Holiday car deals are back, and it could be your last shot at a really cheap electric vehicle

Electric vehicles are likely to have the best discounts on dealer lots this holiday season.

It won’t be hard to find a deal on a car this holiday season.The best deals will be concentrated in the EV market.It might be your last chance to get a really good deal on an EV.

This holiday season could be your last chance to get discounts worth thousands of dollars on electric vehicles.

Holiday car deals overall are expected to be generous this year, as several brands face oversupply. Edmunds data said brands with some of the deepest discounts in November include Stellantis‘s Ram and Volkswagen’s Audi, both of which have struggled with slow sales this year.

But the best deals will likely be concentrated in the EV market, where car companies are looking to offload the last of their oversupply before pulling back production next year in response to slower demand.

This holiday season is likely to be the last gasp for the big EV discounts that dominated the market in 2024, according to Ivan Drury, an automotive analyst for car-shopping website Edmunds.

It has been a topsy-turvy year for the EV market as companies scrambled to adjust their offerings to meet changing demand. The wealthy early adopter buyer base dried up, and was replaced by bargain-hungry shoppers more willing to compromise with a hybrid.

That has been a problem for many car companies, who are just now rolling out big, expensive EVs.

An ongoing price war in the segment has led to a buyer’s market for EVs, particularly when it comes to leasing. Access to a $7,500 EV tax credit has also helped car companies by further lowering purchase prices and stimulating demand.

These discounts could end in the near future, as President-elect Trump has vowed to dismantle them.

Here’s what you need to know when hunting for an EV deal this holiday season.

EV discounts should be bigger than gas-car deals

Look no further than the EV market if a great deal is all you’re after.

Manufacturers and dealers have spent most of this year trying to offload slow-moving EVs, which means that the discounts are much deeper than other car segments.

For people purchasing an EV, the average discount on an electric vehicle in November was more than $3,560 off the sticker price, according to Edmunds. That’s compared to an average discount of $1,885 on gas-powered vehicles.

Any EV will likely cost more overall than a comparable gas-powered alternative, however, even with these discounts (and a potential $7,500 federal EV tax credit).

Discounts included, the average price of an EV last month was $59,228, or about $12,000 more expensive than the average price paid for a gas-powered car in the same period.

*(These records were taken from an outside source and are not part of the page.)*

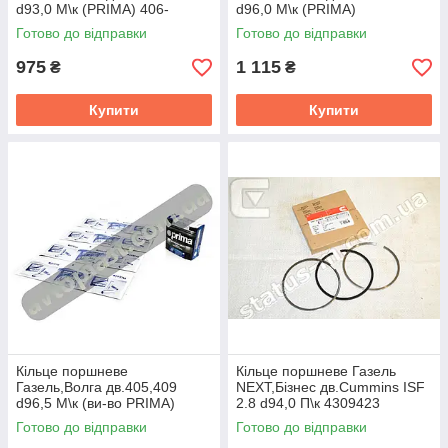
d93,0 М\к (PRIMA) 406-
d96,0 М\к (PRIMA)
1000100-01АР
405.1000100
Готово до відправки
Готово до відправки
975
1 115
₴
₴
Купити
Купити
Кільце поршневе
Кiльце поршневе Газель
Газель,Волга дв.405,409
NEXT,Бiзнес дв.Cummins ISF
d96,5 М\к (ви-во PRIMA)
2.8 d94,0 П\к 4309423
Готово до відправки
Готово до відправки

Focus on the monthly payment

If you want a deal and you’re on a tight budget, leasing may be the way to go.

Thanks to a mix of discounts and government incentives, a good lease deal can help you get a lower monthly payment for an EV than a gas-powered car.

EVs with sticker prices under $50,000 in November leased for an average of $44,570 when including discounts offered by the dealer or manufacturer, according to Edmunds. With downpayments around $2,400, the average monthly payment on these EVs was $428. That’s $144 a month cheaper than the same segment of gas-powered cars.

EV leasing has taken off in the second half of this year as dealers and manufacturers take advantage of a loophole in the tax credit rules. Leases now account for a majority of EV purchases, according to Edmunds, as green-car shoppers prioritize affordability.

Dealers and manufacturers like these leases because more of their vehicles can qualify for the additional $7,500 EV tax credit. Restrictions that went into effect in January made it harder for EV purchasers to qualify for this credit, but lessees are not held to the same standards.

Leasing is a lower-stakes financial commitment in general, as the lessee is only responsible for the depreciation during the lease term.

The monthly payment on a lease is also more malleable than on a financed car because it is calculated with somewhat squishy numbers. The lender subtracts the estimated residual value of the car from the current value and dividing that by the lease term (plus taxes and fees, of course).